• _DIRECTIONS_
Your task is to give the entries back exactly, leaving nothing out.

Saved entries
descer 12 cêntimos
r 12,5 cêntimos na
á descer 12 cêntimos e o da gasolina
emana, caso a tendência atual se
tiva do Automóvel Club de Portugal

• _WRITTEN REPLY_
descer 12 cêntimos
r 12,5 cêntimos na
á descer 12 cêntimos e o da gasolina
emana, caso a tendência atual se
tiva do Automóvel Club de Portugal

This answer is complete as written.